_Trecho fornecido:_

####################

Voltando para os dados do quadro, os pontos atribuídos aos livros na Economia além de menos da metade daqueles da Antropologia e Sociologia têm uma equivalência com a pontuação de artigos profundamente distorcida. Compare-se, por exemplo, os estratos L4 e L3 dos livros, que correspondem a obras consideradas como de grande impacto. Esses livros valem mais ou menos o mesmo do que artigos de classificação B3. O que a classificação da CAPES na área de Economia está portanto dizendo é que um excelente ou um bom livro vale tanto quanto um artigo mediano. Um verdadeiro absurdo.
Ademais, a pouca relevância atribuída aos livros não para aí. Há um limite quantitativo para a imputação de pontos tanto a livros quanto a capítulos de livros. Na área de Economia, o estrato total de pontos para os livros e capítulos não pode exceder 40% dos pontos atribuídos à soma de livros e periódicos. Ou seja, ela está limitada pelo número de pontos conseguidos pela publicação de artigos. Pode-se argumentar que a classificação de livros é muito mais difícil e problemática do que a de artigos. Embora haja alguma verdade nessa afirmativa, é mais verdadeiro ainda afirmar que nas ciências sociais um bom livro é superior ao bom artigo por conta da sua amplitude ou abrangência. A não consideração desse princípio distorce significativa e injustificadamente os critérios de avaliação da produção do conhecimento da CAPES na área de Economia.

####################

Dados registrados

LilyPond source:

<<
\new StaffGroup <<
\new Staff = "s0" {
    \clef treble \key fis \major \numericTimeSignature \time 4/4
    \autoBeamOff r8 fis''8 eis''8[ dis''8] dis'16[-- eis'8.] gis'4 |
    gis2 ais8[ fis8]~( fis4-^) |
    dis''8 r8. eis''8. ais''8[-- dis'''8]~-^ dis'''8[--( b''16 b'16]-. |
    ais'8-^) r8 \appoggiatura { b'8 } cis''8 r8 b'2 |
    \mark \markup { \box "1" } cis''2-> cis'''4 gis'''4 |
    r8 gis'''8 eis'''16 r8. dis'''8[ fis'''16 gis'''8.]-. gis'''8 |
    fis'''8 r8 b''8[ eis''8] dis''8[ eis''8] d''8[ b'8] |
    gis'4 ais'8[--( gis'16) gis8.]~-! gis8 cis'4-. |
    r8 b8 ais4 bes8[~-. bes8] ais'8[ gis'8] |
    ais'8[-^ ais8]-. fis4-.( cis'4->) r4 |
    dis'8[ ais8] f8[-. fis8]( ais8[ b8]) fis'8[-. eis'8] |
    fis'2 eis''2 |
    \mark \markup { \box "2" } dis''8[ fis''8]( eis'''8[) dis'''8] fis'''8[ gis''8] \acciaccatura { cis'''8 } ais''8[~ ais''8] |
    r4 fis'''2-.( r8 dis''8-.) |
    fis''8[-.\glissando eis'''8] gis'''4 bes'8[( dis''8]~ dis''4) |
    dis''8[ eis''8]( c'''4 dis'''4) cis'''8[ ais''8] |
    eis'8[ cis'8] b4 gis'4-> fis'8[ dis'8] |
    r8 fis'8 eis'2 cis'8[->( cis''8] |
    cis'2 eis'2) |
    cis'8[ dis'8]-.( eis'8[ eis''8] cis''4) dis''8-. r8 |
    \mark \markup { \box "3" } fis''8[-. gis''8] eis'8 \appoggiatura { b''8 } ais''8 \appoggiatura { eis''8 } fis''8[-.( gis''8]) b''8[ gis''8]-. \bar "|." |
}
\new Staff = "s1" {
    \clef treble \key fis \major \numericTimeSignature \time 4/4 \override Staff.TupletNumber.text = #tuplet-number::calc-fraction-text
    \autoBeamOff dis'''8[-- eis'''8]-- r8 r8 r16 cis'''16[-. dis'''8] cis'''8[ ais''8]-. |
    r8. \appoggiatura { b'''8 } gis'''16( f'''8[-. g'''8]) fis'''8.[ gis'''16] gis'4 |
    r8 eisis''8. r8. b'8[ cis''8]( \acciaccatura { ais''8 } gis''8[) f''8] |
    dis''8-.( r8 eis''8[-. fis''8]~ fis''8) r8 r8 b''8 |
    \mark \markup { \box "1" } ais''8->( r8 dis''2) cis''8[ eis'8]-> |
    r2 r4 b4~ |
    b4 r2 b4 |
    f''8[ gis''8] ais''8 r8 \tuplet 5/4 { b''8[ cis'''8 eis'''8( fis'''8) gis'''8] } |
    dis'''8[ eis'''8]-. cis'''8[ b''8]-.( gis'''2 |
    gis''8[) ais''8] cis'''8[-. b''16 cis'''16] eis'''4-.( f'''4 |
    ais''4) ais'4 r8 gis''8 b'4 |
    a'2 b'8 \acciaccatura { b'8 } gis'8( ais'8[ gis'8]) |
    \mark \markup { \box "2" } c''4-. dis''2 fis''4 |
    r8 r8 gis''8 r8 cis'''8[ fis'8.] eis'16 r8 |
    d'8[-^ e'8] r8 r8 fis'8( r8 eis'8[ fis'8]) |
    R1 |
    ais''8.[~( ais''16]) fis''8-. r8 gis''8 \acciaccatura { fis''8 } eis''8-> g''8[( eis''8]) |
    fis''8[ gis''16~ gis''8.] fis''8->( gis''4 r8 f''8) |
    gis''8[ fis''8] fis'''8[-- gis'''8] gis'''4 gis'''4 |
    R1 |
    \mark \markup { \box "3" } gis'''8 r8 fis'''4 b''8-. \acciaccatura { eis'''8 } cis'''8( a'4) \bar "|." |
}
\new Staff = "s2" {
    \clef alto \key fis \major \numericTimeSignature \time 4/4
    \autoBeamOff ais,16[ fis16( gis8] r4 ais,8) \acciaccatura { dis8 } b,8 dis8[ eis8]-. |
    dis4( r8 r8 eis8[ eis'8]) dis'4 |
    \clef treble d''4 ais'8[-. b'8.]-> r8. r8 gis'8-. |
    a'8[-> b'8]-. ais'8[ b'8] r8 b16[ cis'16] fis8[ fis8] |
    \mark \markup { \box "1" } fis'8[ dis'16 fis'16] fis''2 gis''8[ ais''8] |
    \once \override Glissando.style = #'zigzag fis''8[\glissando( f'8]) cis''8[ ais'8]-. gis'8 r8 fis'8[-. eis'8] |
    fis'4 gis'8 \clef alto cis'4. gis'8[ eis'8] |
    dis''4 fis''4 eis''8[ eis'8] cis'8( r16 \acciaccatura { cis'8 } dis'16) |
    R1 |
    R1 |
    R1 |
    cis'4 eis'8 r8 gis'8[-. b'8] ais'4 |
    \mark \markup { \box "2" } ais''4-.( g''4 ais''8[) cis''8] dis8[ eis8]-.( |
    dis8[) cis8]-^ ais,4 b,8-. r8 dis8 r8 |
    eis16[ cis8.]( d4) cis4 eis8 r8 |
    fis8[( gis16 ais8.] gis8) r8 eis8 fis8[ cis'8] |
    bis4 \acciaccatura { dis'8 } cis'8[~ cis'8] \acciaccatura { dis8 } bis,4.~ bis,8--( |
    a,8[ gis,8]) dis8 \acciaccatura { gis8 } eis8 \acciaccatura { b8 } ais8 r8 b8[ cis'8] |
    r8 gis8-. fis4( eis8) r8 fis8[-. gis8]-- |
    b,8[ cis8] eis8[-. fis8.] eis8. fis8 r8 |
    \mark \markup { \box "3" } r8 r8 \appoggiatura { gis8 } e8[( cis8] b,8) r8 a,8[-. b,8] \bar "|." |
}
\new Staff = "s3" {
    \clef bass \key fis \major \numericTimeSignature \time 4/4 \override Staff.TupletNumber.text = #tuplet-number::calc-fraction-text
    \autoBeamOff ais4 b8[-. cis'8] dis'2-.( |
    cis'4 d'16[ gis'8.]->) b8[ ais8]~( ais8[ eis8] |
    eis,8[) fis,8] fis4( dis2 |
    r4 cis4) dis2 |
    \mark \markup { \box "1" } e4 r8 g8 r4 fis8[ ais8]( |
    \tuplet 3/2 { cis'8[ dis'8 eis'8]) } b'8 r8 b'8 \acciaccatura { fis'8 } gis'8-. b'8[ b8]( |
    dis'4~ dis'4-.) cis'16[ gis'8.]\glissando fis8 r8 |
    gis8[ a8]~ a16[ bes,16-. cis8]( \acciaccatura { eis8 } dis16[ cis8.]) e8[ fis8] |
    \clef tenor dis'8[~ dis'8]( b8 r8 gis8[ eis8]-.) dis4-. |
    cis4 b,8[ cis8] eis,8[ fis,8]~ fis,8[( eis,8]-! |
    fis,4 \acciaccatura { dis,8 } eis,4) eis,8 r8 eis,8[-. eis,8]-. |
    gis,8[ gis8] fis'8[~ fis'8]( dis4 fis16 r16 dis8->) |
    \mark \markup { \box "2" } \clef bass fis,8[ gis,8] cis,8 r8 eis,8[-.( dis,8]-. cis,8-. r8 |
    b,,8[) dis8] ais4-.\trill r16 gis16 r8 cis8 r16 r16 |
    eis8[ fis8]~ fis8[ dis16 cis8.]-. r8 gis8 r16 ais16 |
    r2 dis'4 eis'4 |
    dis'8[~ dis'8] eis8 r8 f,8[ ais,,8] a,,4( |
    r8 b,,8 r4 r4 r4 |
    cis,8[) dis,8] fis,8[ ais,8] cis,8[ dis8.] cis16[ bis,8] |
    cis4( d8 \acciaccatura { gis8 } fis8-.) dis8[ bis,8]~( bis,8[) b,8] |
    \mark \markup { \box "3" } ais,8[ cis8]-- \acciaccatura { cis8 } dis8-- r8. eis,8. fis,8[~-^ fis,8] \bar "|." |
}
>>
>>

####################

_Trabalho pedido:_
Traduza para o inglês, por favor, esta frase do trecho sobre a pontuação de livros pela CAPES: "Há um limite quantitativo para a imputação de pontos tanto a livros quanto a capítulos de livros."

_Resultado do exercício:_
There is a quantitative limit on the allocation of points to both books and book chapters.